Roskino CEO Catherine Mtsitouridze is running this entire show with help from her team and Russian Film Commission USA chief Eleanora Granata. Mtsitouridze is a powerful and youthful 40-year-old Georgian celebrity; the well-known Channel One morning talk show host has made allies in Hollywood, Cannes and in the Russian film industry; she's a zealous and passionate cinephile and reformer. Her hope: this entire mission will pay off with at least one film sale. She figures few people in Hollywood have ever been to Moscow and have much to learn about her industry; she's right. Saturday we will all participate in a film panel organized by Sydney Levine (SydneysBuzz) to learn more about this great divide.
Mtsitouridze brings around veteran producer Kira Saksaganskaya of Rock Films, who has produced many features over the past few years, many of them funded by the Ministry of Culture; the budgets tend to come in under $1 million, and are shown strictly in Russia. Rock Films got release offers for Alexei Uchitel's Golden Globe-nominated "The Edge," which Mtsitouridze championed with her PR partners Planeta Inform, but none were deemed acceptable, and were turned down. Rock Films also produced cancer drama "I'll Be Around" from Roskino's 2012 selection. We also meet Nikolay Khomeriki, who directed another film about someone facing a death diagnosis, "Heart's Boomerang." He won a short prize at Cannes and has had two films shown in Un Certain Regard.
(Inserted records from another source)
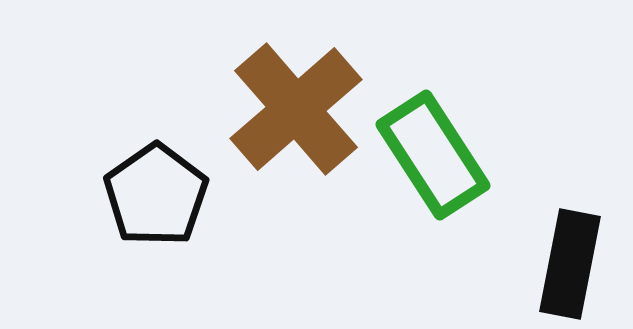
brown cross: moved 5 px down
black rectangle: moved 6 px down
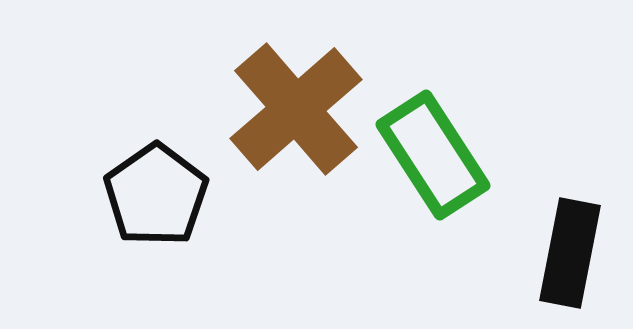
black rectangle: moved 11 px up
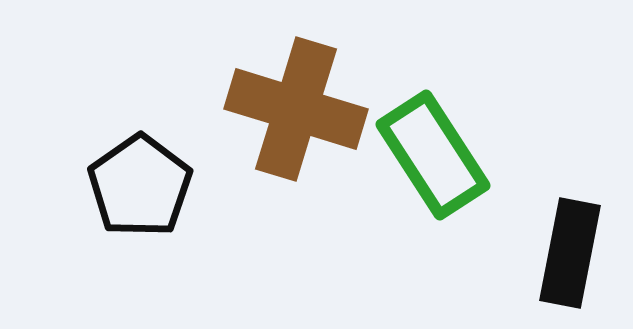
brown cross: rotated 32 degrees counterclockwise
black pentagon: moved 16 px left, 9 px up
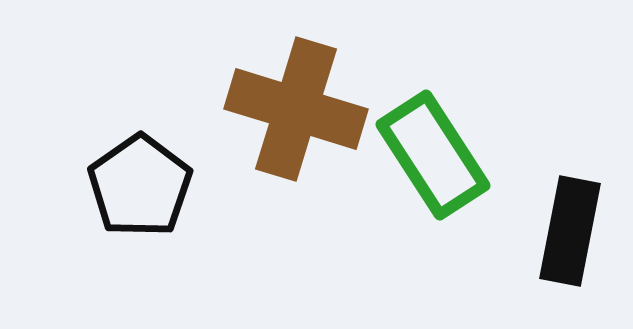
black rectangle: moved 22 px up
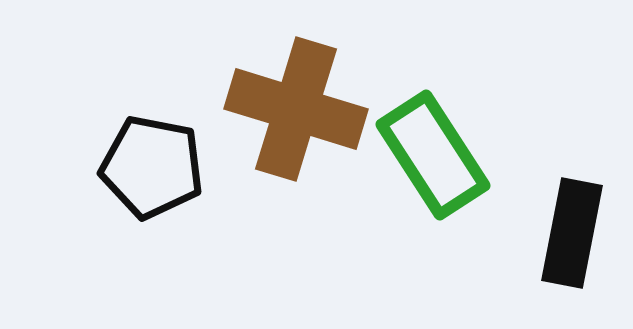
black pentagon: moved 12 px right, 19 px up; rotated 26 degrees counterclockwise
black rectangle: moved 2 px right, 2 px down
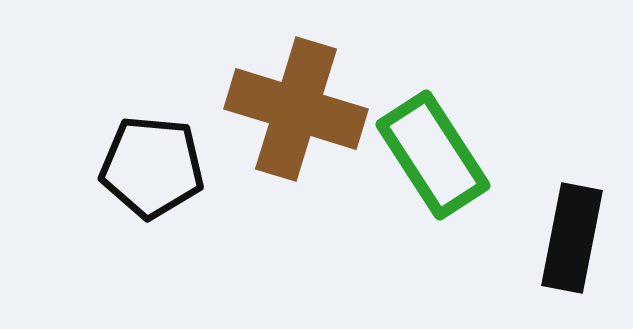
black pentagon: rotated 6 degrees counterclockwise
black rectangle: moved 5 px down
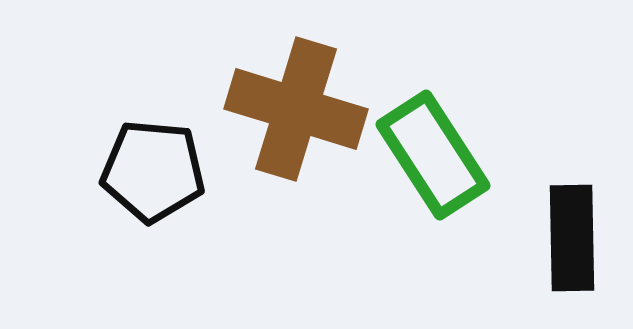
black pentagon: moved 1 px right, 4 px down
black rectangle: rotated 12 degrees counterclockwise
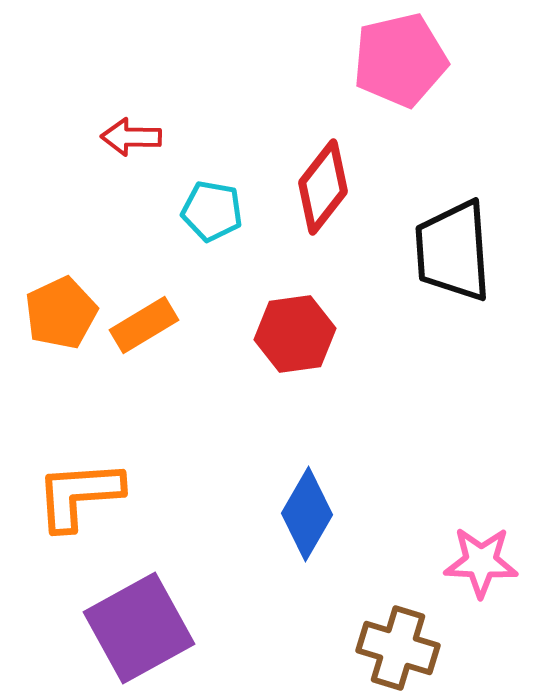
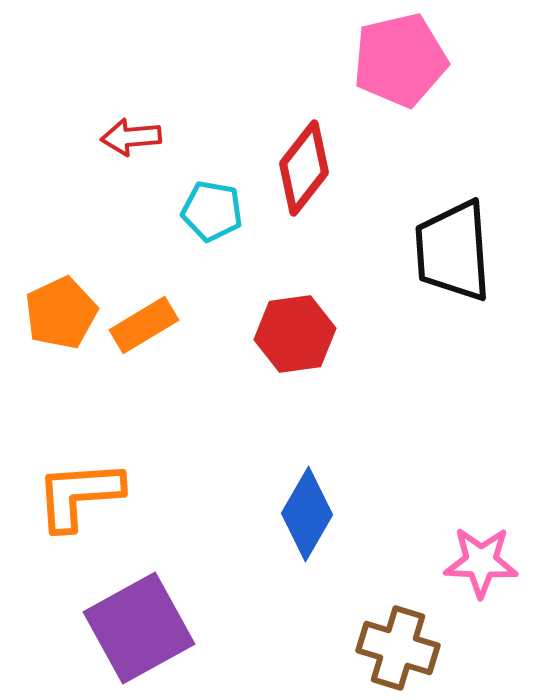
red arrow: rotated 6 degrees counterclockwise
red diamond: moved 19 px left, 19 px up
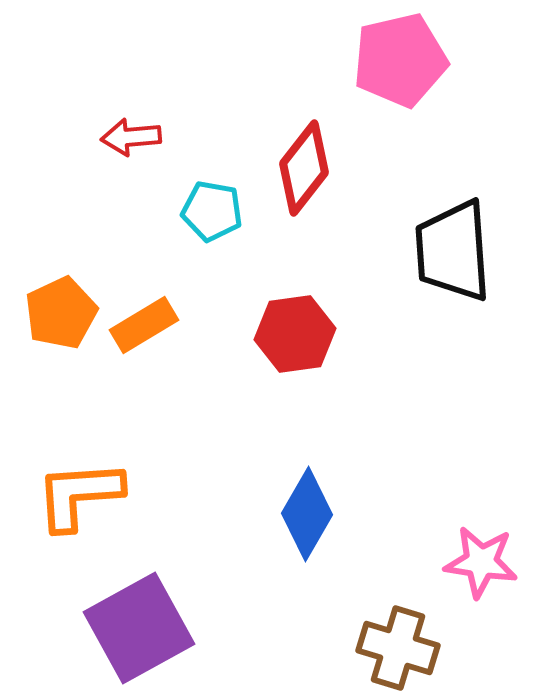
pink star: rotated 6 degrees clockwise
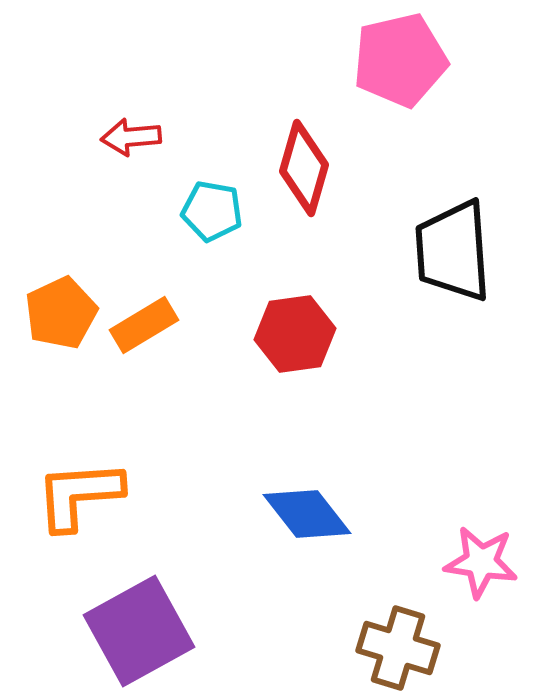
red diamond: rotated 22 degrees counterclockwise
blue diamond: rotated 68 degrees counterclockwise
purple square: moved 3 px down
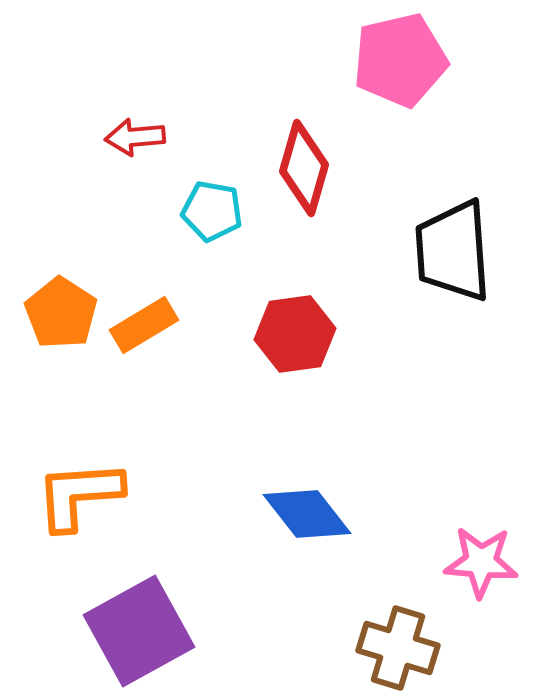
red arrow: moved 4 px right
orange pentagon: rotated 14 degrees counterclockwise
pink star: rotated 4 degrees counterclockwise
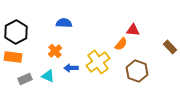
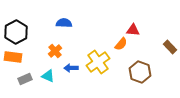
brown hexagon: moved 3 px right, 1 px down
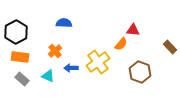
orange rectangle: moved 7 px right
gray rectangle: moved 3 px left; rotated 64 degrees clockwise
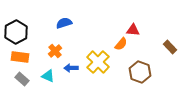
blue semicircle: rotated 21 degrees counterclockwise
yellow cross: rotated 10 degrees counterclockwise
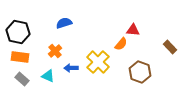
black hexagon: moved 2 px right; rotated 20 degrees counterclockwise
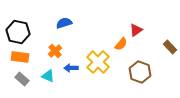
red triangle: moved 3 px right; rotated 40 degrees counterclockwise
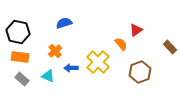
orange semicircle: rotated 80 degrees counterclockwise
brown hexagon: rotated 20 degrees clockwise
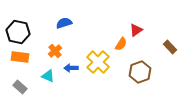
orange semicircle: rotated 72 degrees clockwise
gray rectangle: moved 2 px left, 8 px down
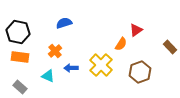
yellow cross: moved 3 px right, 3 px down
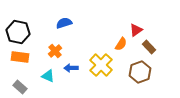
brown rectangle: moved 21 px left
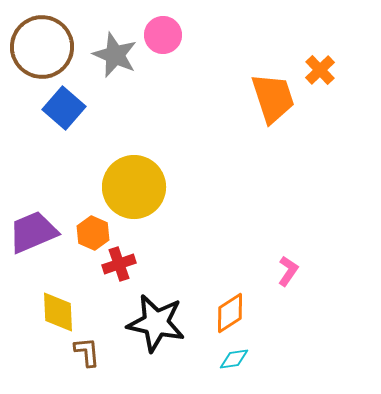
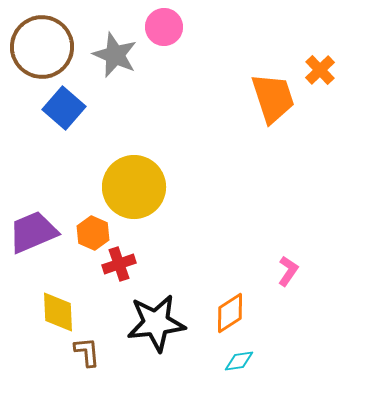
pink circle: moved 1 px right, 8 px up
black star: rotated 18 degrees counterclockwise
cyan diamond: moved 5 px right, 2 px down
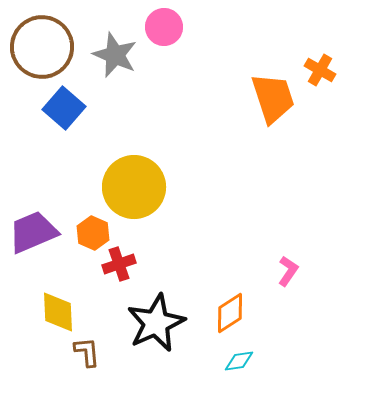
orange cross: rotated 16 degrees counterclockwise
black star: rotated 18 degrees counterclockwise
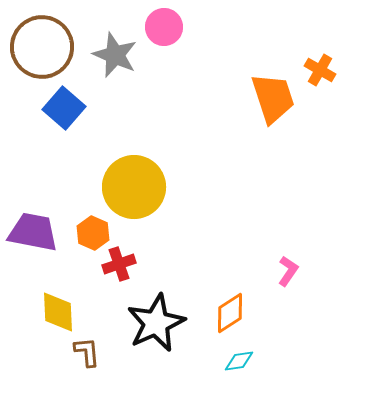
purple trapezoid: rotated 34 degrees clockwise
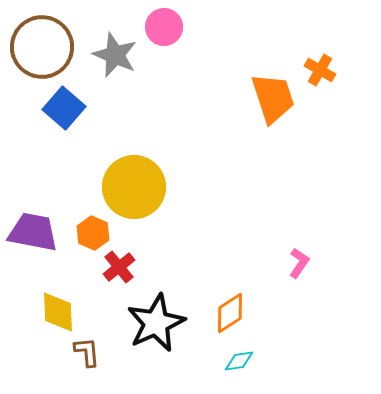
red cross: moved 3 px down; rotated 20 degrees counterclockwise
pink L-shape: moved 11 px right, 8 px up
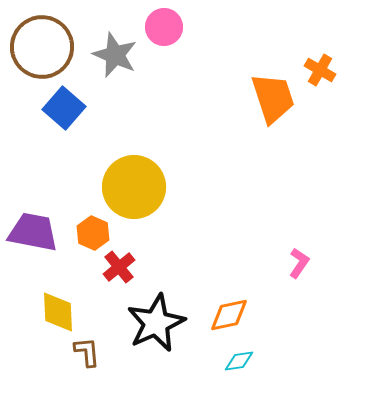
orange diamond: moved 1 px left, 2 px down; rotated 21 degrees clockwise
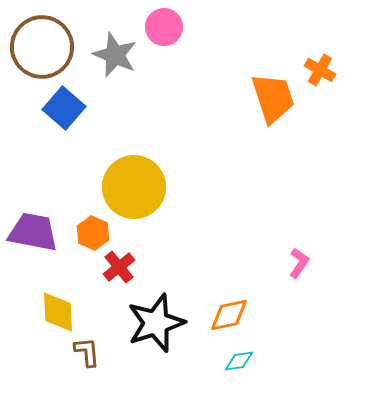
black star: rotated 6 degrees clockwise
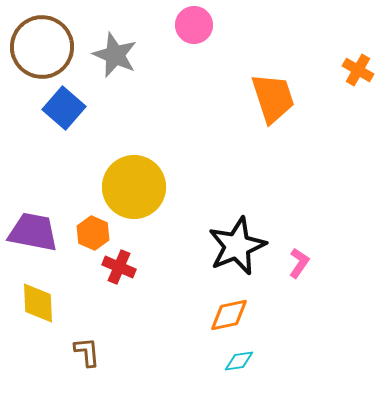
pink circle: moved 30 px right, 2 px up
orange cross: moved 38 px right
red cross: rotated 28 degrees counterclockwise
yellow diamond: moved 20 px left, 9 px up
black star: moved 81 px right, 77 px up; rotated 4 degrees counterclockwise
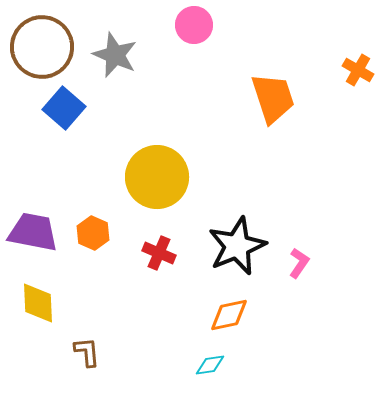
yellow circle: moved 23 px right, 10 px up
red cross: moved 40 px right, 14 px up
cyan diamond: moved 29 px left, 4 px down
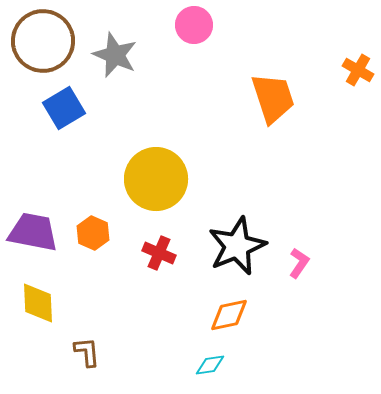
brown circle: moved 1 px right, 6 px up
blue square: rotated 18 degrees clockwise
yellow circle: moved 1 px left, 2 px down
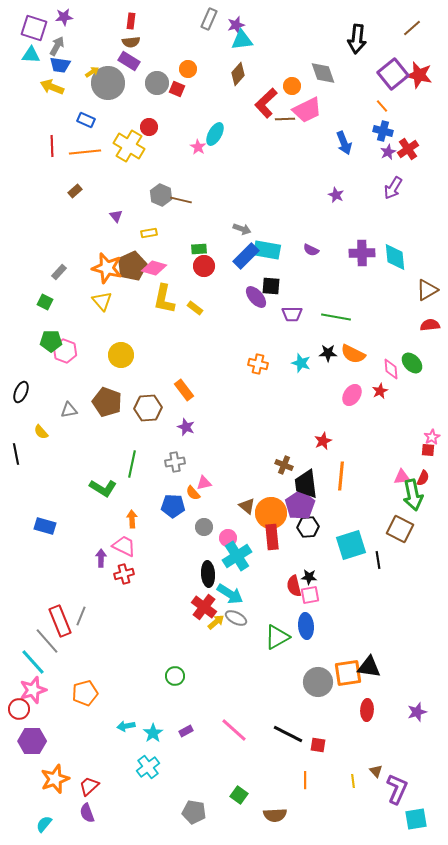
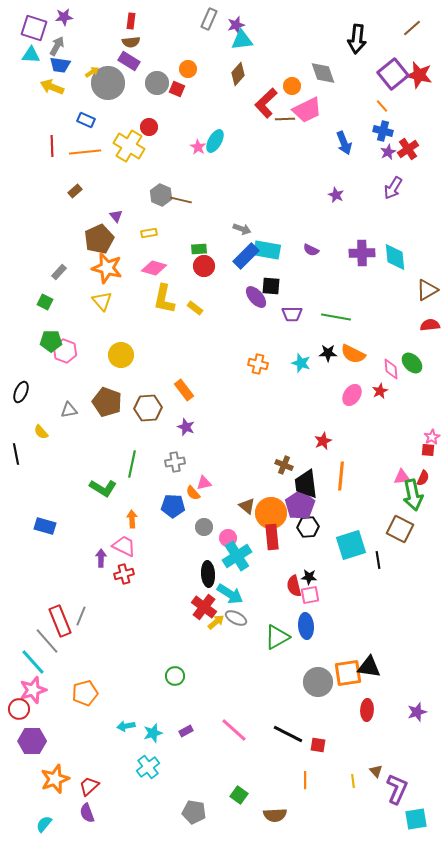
cyan ellipse at (215, 134): moved 7 px down
brown pentagon at (132, 266): moved 33 px left, 27 px up
cyan star at (153, 733): rotated 18 degrees clockwise
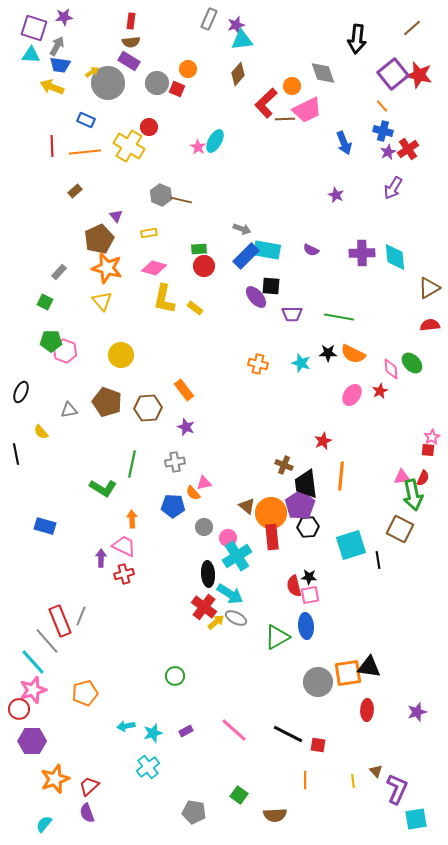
brown triangle at (427, 290): moved 2 px right, 2 px up
green line at (336, 317): moved 3 px right
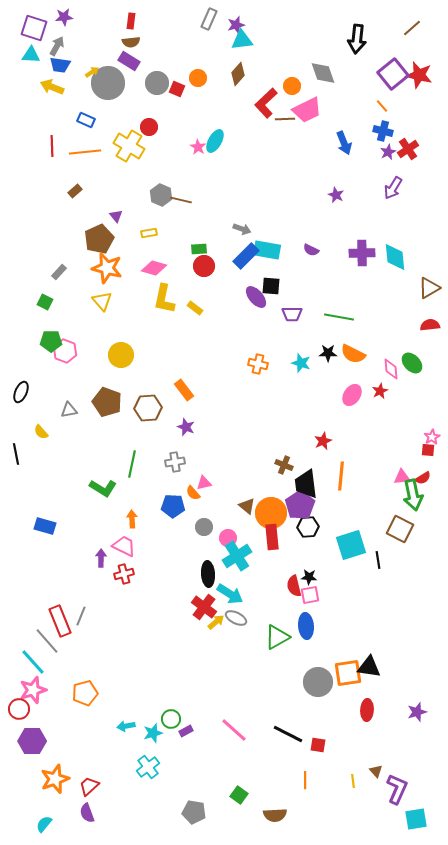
orange circle at (188, 69): moved 10 px right, 9 px down
red semicircle at (423, 478): rotated 35 degrees clockwise
green circle at (175, 676): moved 4 px left, 43 px down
When we emerge it is still light; it's the white nights in Moscow. One group winds up in a high-end late night basement club; Sara Rose, Bob Aaronson, Bob and Jeanne Berney and I venture over the bridge to floodlit Red Square, where Lenin's Tomb is covered by an ugly scaffolding. It's past midnight, and not really dark.
On Friday morning we start the screenings at Digital October, inside an old chocolate factory along the Moscow River that has been renovated into an arts complex. We sit in darkened rooms at long tables with digital screens; folks start to peel out of my first movie, and slowly many of us wind up watching the same film, rookie Dmitri Mamulia's fest circuit fave "Another Sky," which is a grim tale of a depressed shepherd searching in an industrialized wasteland for his young son's long-departed mother. Images of dead goats and dogs coexist with relentless, dehumanizing machinery.
So far, the hit of this mini-fest within the concurrent Moscow Film Festival are both by writer-director Avdotia Smirnova, the already-released "Two Days," a sexy, talky romance between a bald city bureaucrat played by charismatic director Fedor Bondarchuk (Федор Бондарчук, son of "War and Peace" actor-director Sergei Bondarchuk) and a feisty country museum deputy director (Ksenia Rappoport), and buddy girl comedy "Kokoko." Otherwise, this discerning crowd has found most of the other films to have merit in the filmmaking and acting departments but too parochial subject matter. That is the issue.